If it helps, the code I have so far for this top level window is as follows:

top = Toplevel()
view_nets = Frame(top)
view_nets.grid()

# Widgets
f = Figure(figsize=(10,8),dpi=100)
F = f.add_subplot(111)

# Read data
net = np.genfromtxt(file_path)
# Plot the network.
im = F.imshow(net)

canvas = FigureCanvasTkAgg(f,master = top)
canvas.show()
canvas.get_tk_widget().grid(column = 0, row = 0)

toolbar = NavigationToolbar2TkAgg( canvas, top )
toolbar.update()
canvas._tkcanvas.pack(side=TOP, fill=BOTH, expand=1)

As I said, this shows the image. Ideally I would like a table of information about the image sat right next to it.

Thanks for the help!

For the Table, I'm assuming you want rows of records with values. For this I would recommend the Treeview Widget out of tkinter.ttk .

When it comes to sitting the two next to each other, I'm assuming that you consider the gray border around the pyplot figure to be part of the chart itself (in other words, you're not trying to place the Table directly into either the gray area or the plot canvas). For this I rearranged how you were populating the tk.Toplevel, since you weren't using view_nets for anything to begin with.

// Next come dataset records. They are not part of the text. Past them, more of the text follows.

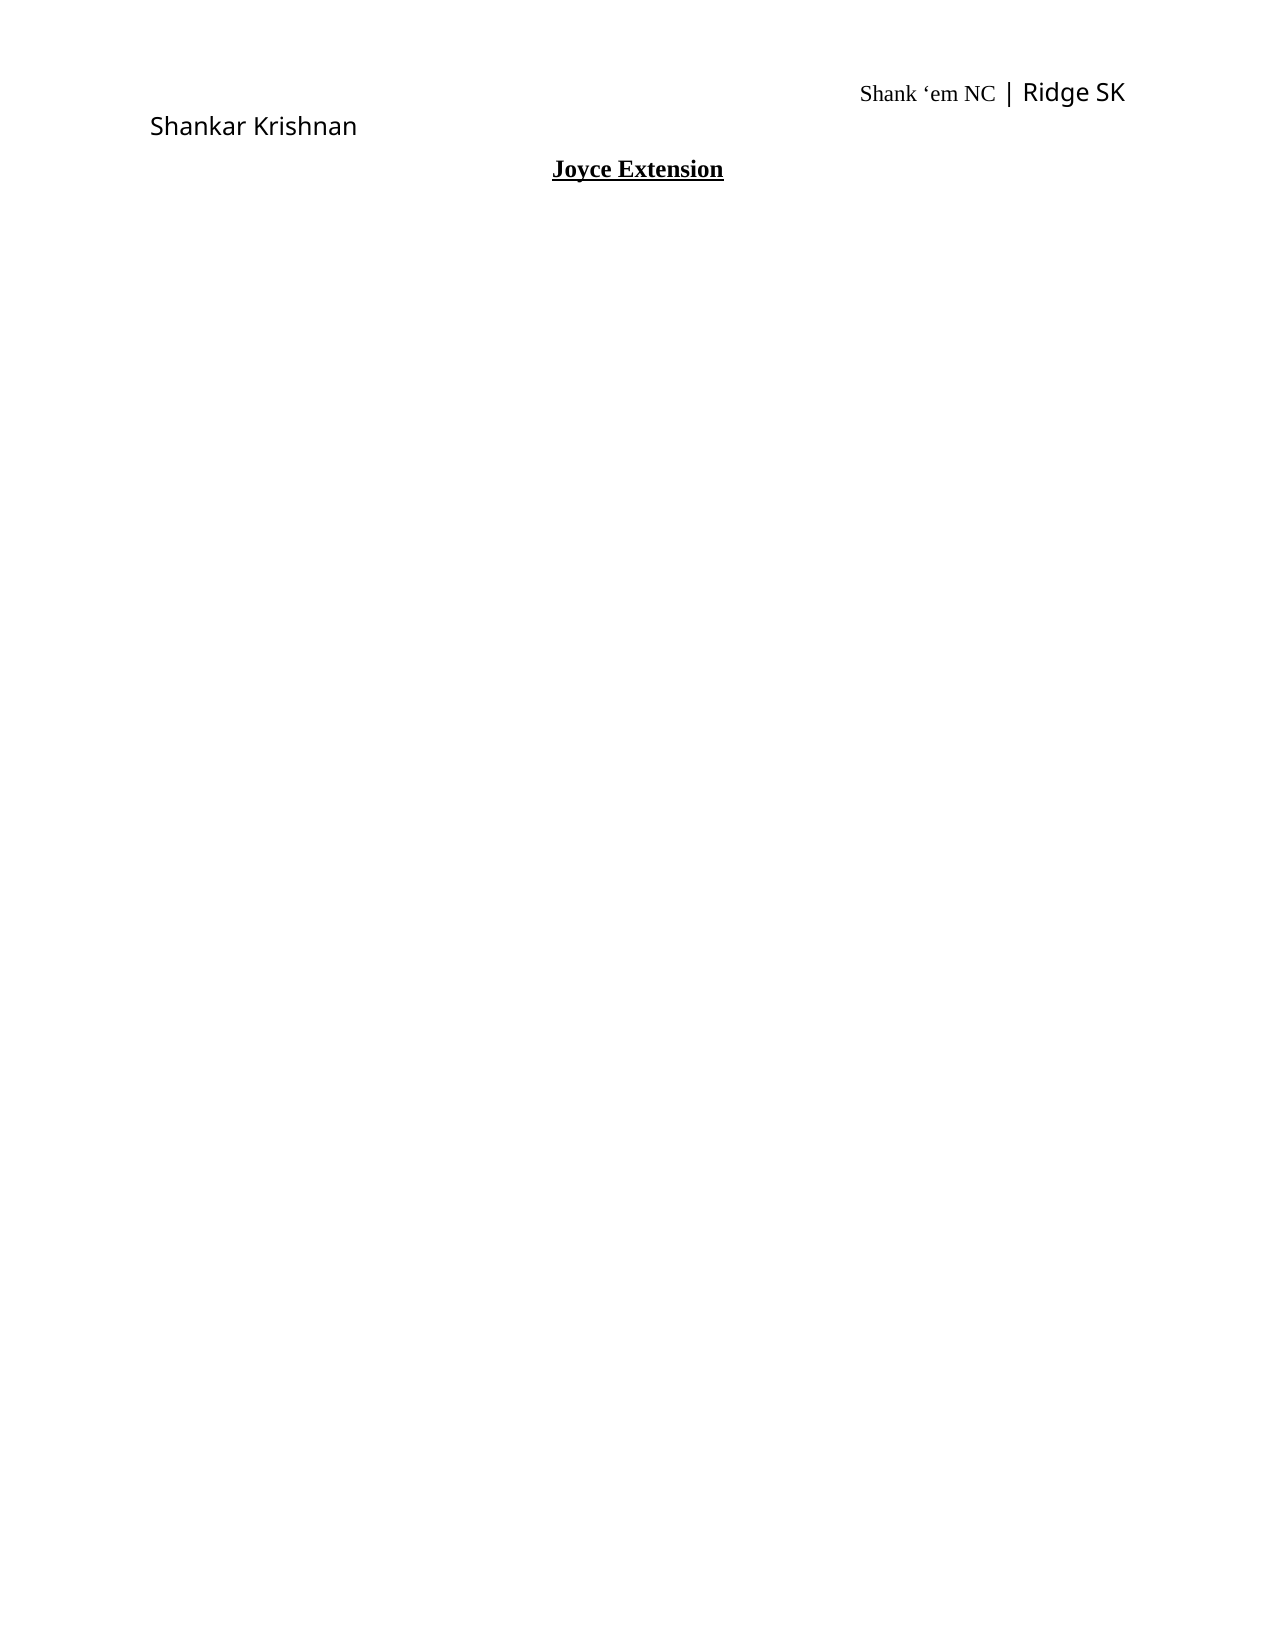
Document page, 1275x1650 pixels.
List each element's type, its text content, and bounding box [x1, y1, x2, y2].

subtitle Joyce Extension [150, 154, 1125, 183]
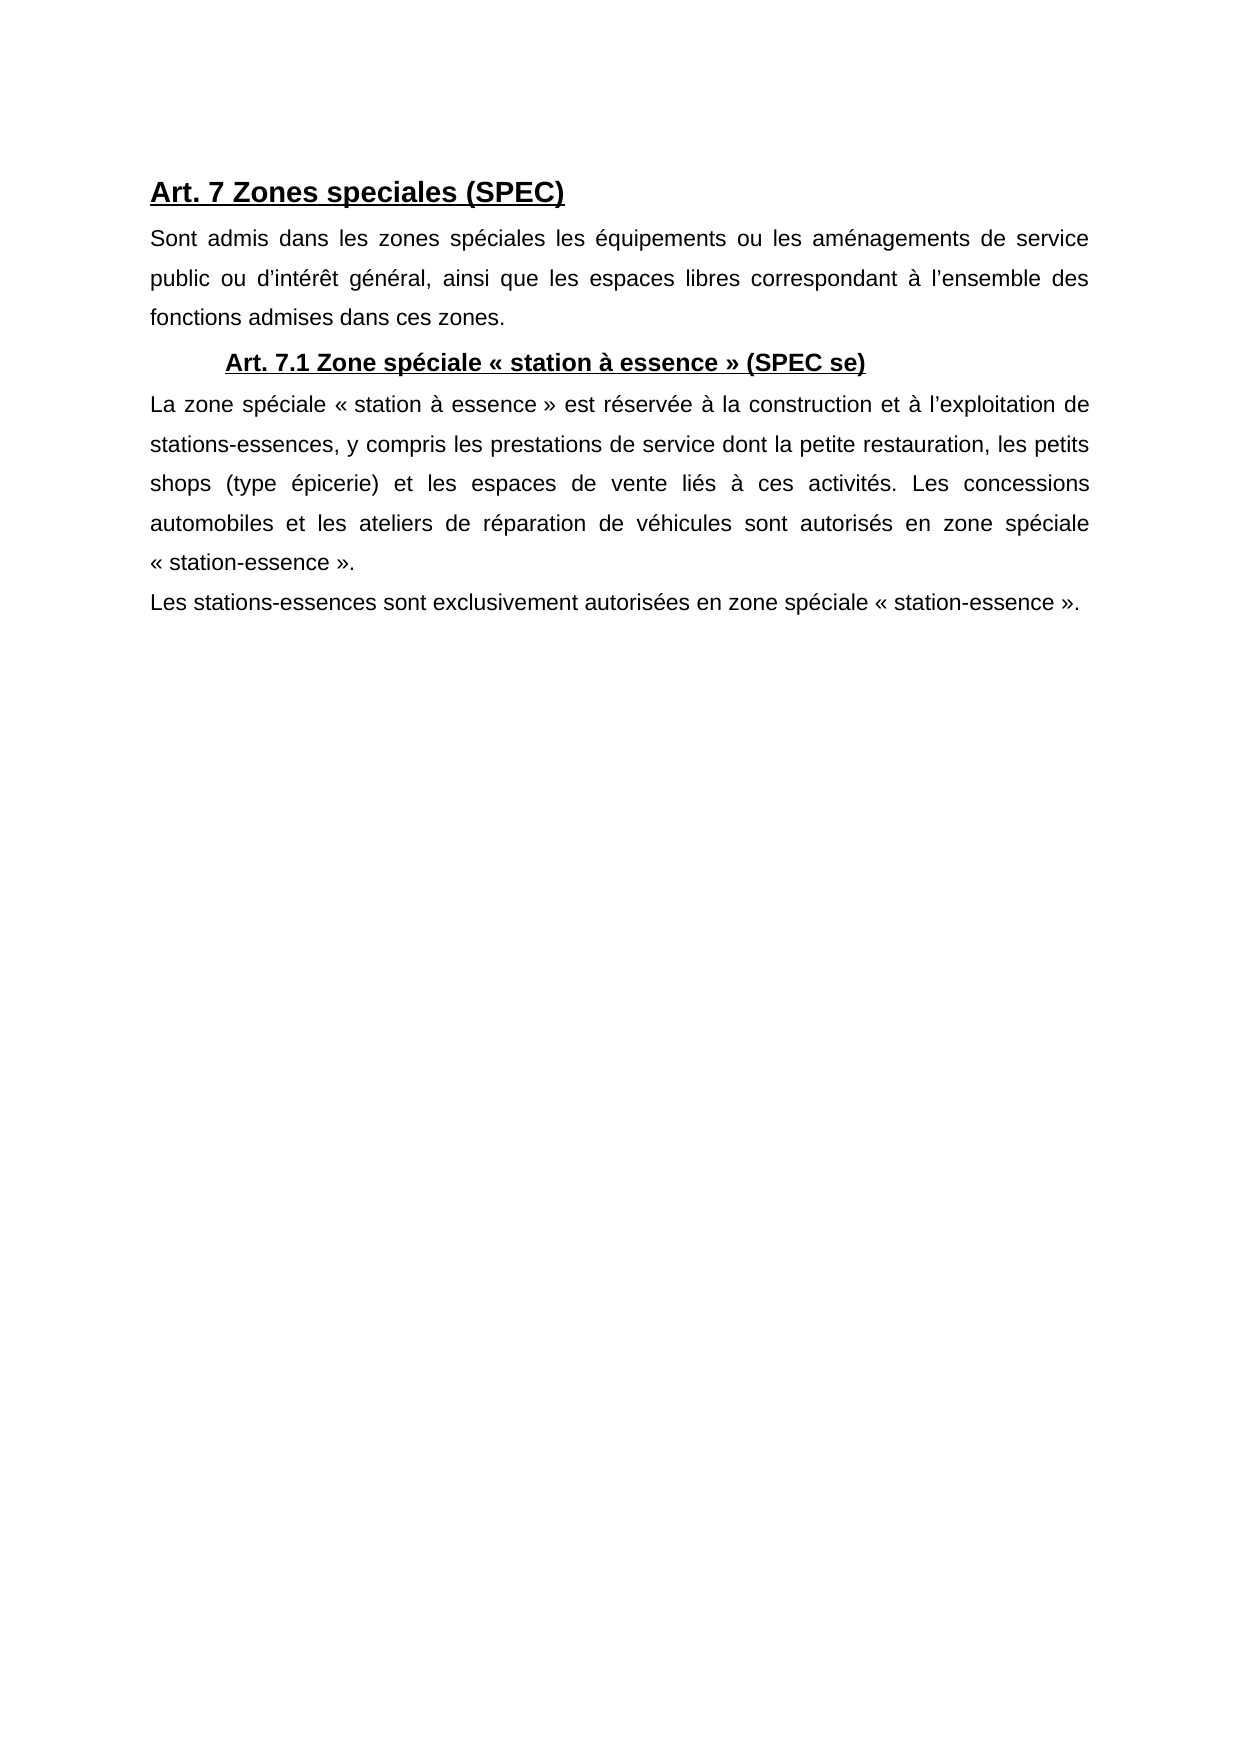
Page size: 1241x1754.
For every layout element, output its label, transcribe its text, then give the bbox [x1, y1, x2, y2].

subtitle Art. 7 Zones speciales (SPEC) [150, 175, 1090, 208]
subtitle Art. 7.1 Zone spéciale « station à essence » (SPEC se) [225, 348, 1090, 377]
text Sont admis dans les zones spéciales les équipements ou les aménagements de service public ou d’intérêt général, ainsi que les espaces libres correspondant à l’ensemble des fonctions admises dans ces zones. [150, 225, 1090, 331]
text La zone spéciale « station à essence » est réservée à la construction et à l’exploitation de stations-essences, y compris les prestations de service dont la petite restauration, les petits shops (type épicerie) et les espaces de vente liés à ces activités. Les concessions automobiles et les ateliers de réparation de véhicules sont autorisés en zone spéciale « station-essence ». [150, 391, 1090, 575]
text Les stations-essences sont exclusivement autorisées en zone spéciale « station-essence ». [150, 588, 1090, 615]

import tkinter as tk, tkinter.ttk as ttk
import matplotlib.pyplot as plt
import matplotlib.backends.backend_tkagg as TkAgg
import numpy as np

top=tk.Toplevel()

view_nets = tk.Frame(top)
view_nets.pack(side='left',fill='both',expand=True) ## Packing Left in order to place
                                                    ## another Frame next to it

# Widgets
f = plt.Figure(figsize=(10,8),dpi=100)
F = f.add_subplot(111)

canvas = TkAgg.FigureCanvasTkAgg(f,master = view_nets) ## Moved Chart to view_nets Frame
canvas.show()
## canvas.get_tk_widget().grid(column = 0, row = 0) I'll explain commenting this out below

toolbar = TkAgg.NavigationToolbar2TkAgg( canvas, view_nets )
toolbar.update()
canvas._tkcanvas.pack(fill='both',expand=True)

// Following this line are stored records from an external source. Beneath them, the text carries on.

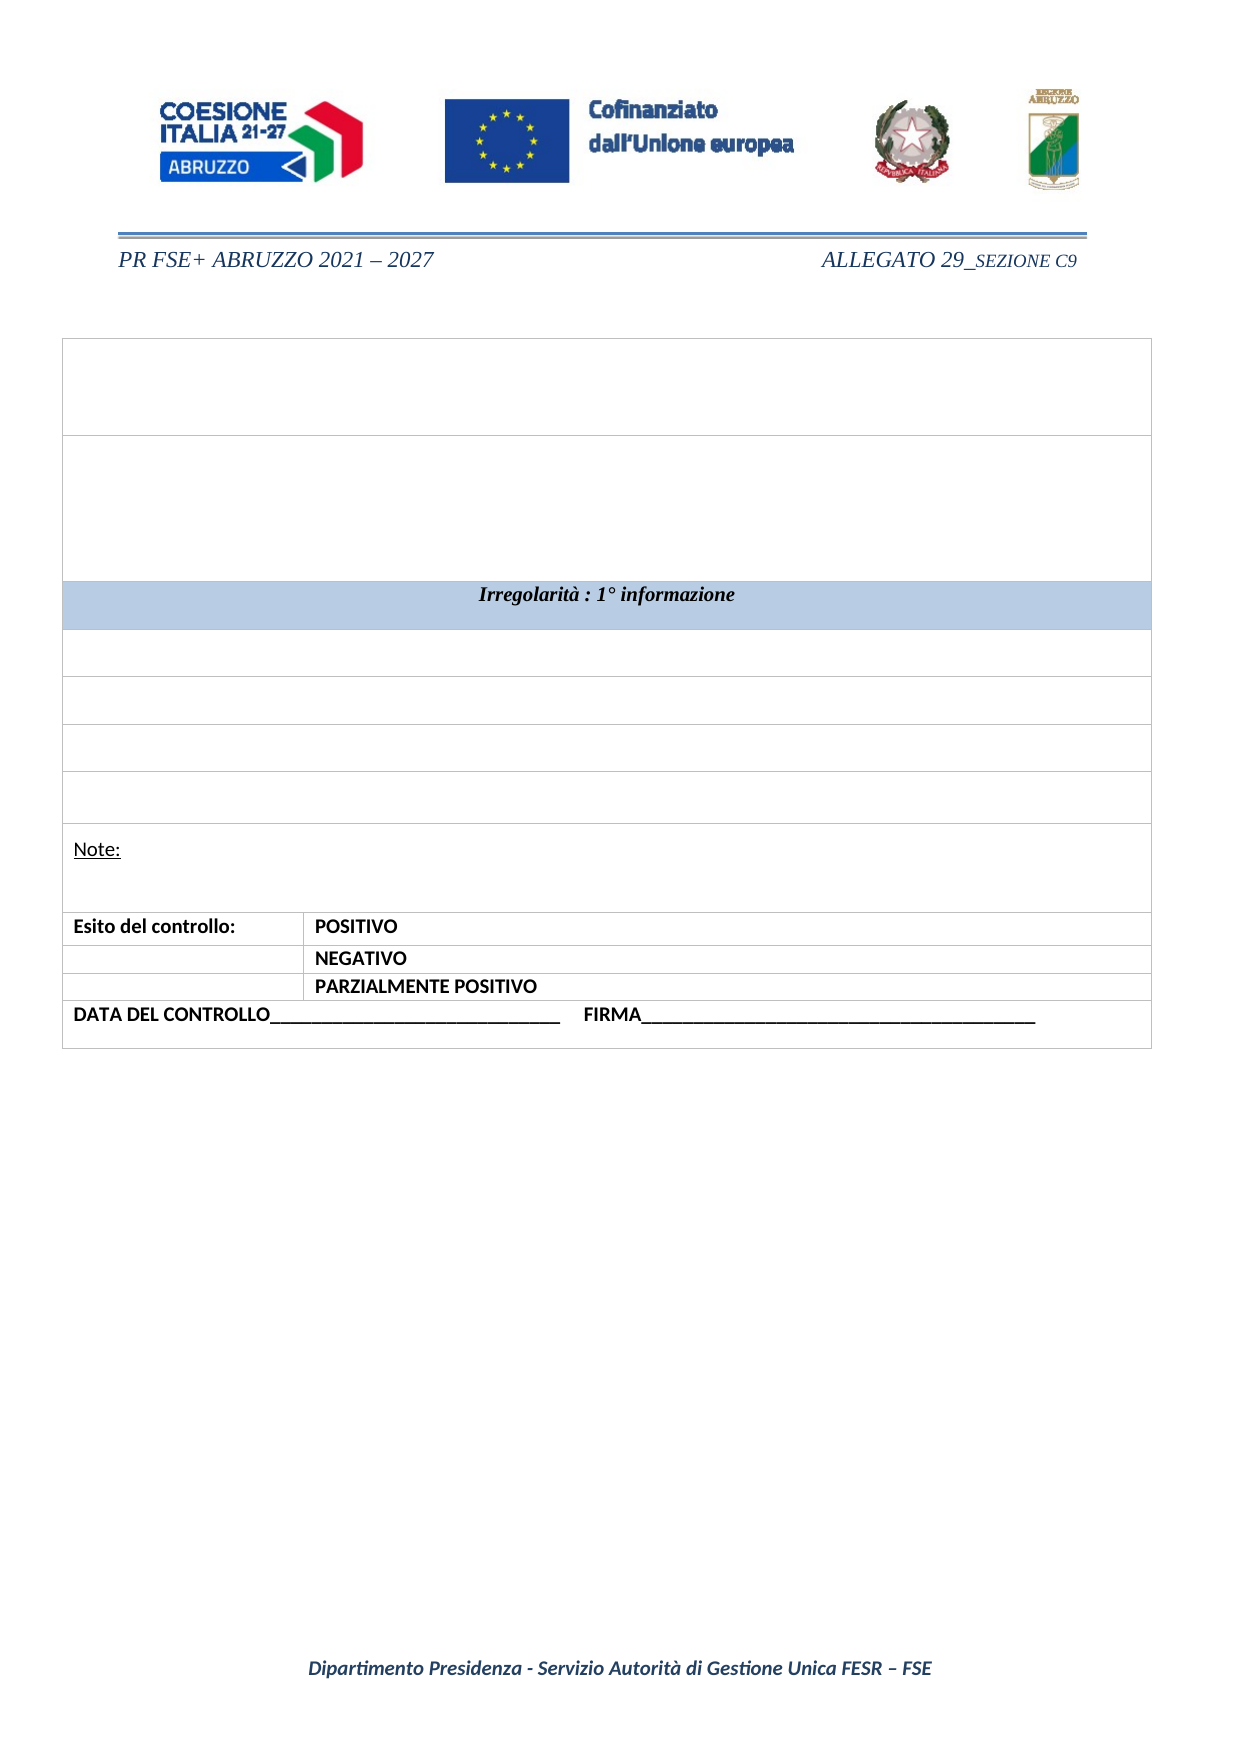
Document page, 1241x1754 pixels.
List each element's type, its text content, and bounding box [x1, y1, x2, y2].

picture [118, 73, 1123, 207]
table_cell [63, 974, 303, 1000]
table_cell [63, 772, 1151, 823]
table_cell Esito del controllo: [63, 913, 303, 944]
table_cell Irregolarità : 1° informazione [63, 582, 1151, 629]
table_cell [63, 677, 1151, 724]
table_cell [63, 946, 303, 972]
table_cell DATA DEL CONTROLLO____________________________ FIRMA______________________________________ [63, 1001, 1151, 1048]
table_cell POSITIVO [304, 913, 1151, 944]
table_cell [63, 630, 1151, 676]
table_cell [63, 339, 1151, 435]
table_cell [63, 725, 1151, 771]
table_cell Note: [63, 824, 1151, 912]
table_cell PARZIALMENTE POSITIVO [304, 974, 1151, 1000]
table_cell NEGATIVO [304, 946, 1151, 972]
table_cell [63, 436, 1151, 581]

## Adding Frame to bundle Treeview with Scrollbar (same idea as Plot+Navbar in same Frame)
tableframe = tk.Frame(top)
tableframe.pack(side='left',fill='y') ## Packing against view_nets Frame

COLUMNS=['name','value'] ## Column Headers for Data

## See Documentation for more info on Treeview
table=ttk.Treeview(tableframe, columns=COLUMNS, show='headings')
table.pack(side='left',fill='y')

for column in COLUMNS: ## Setting Column Header
    table.heading(column,text=column)

scroll=tk.Scrollbar(tableframe,command=table.yview) ## Adding Vertical Scrollbar
scroll.pack(side='left',fill='y')
table.configure(yscrollcommand=scroll.set) ## Attach Scrollbar

If, for certain reasons, you need to the Chart and the Table in an independent Frame (as opposed to the Toplevel's Frame), then you can simply wrap view_nets and tableframe in a Frame (change their parent to the frame).

Another thing I'll mention is that it's easier for everyone if you- at the very least- include the imports; I actually only started learning matplotlib today, which was the only reason I could infer that you were using that library (and even then I had to do some scrounging around to figure out how to import the TkAgg Widgets). In my experience there are only benefits to keeping Module references around (like how you imported Numpy) where as there can be problems with importing module content directly (ie from matplotlib.backends.backend_tkagg import FigureCanvasTkAgg; or worse yet, import *).

As for the line "canvas.get_tk_widget().grid(column = 0, row = 0)" , I was getting a geometry error from it. Looking into the source, TkAgg widgets actually, literally pack themselves to the parent. This means that they don't actually create their own frame (which is the habit I'm in) which will lead to geometry errors if the user defines the geometry manager for that frame (though I will say that the guys who wrote matplotlib/pyplot are almost certainly smarter than me, so there's probably a reason why they did it that way).

Anyway, hope this helps you out; let me know if you have any questions!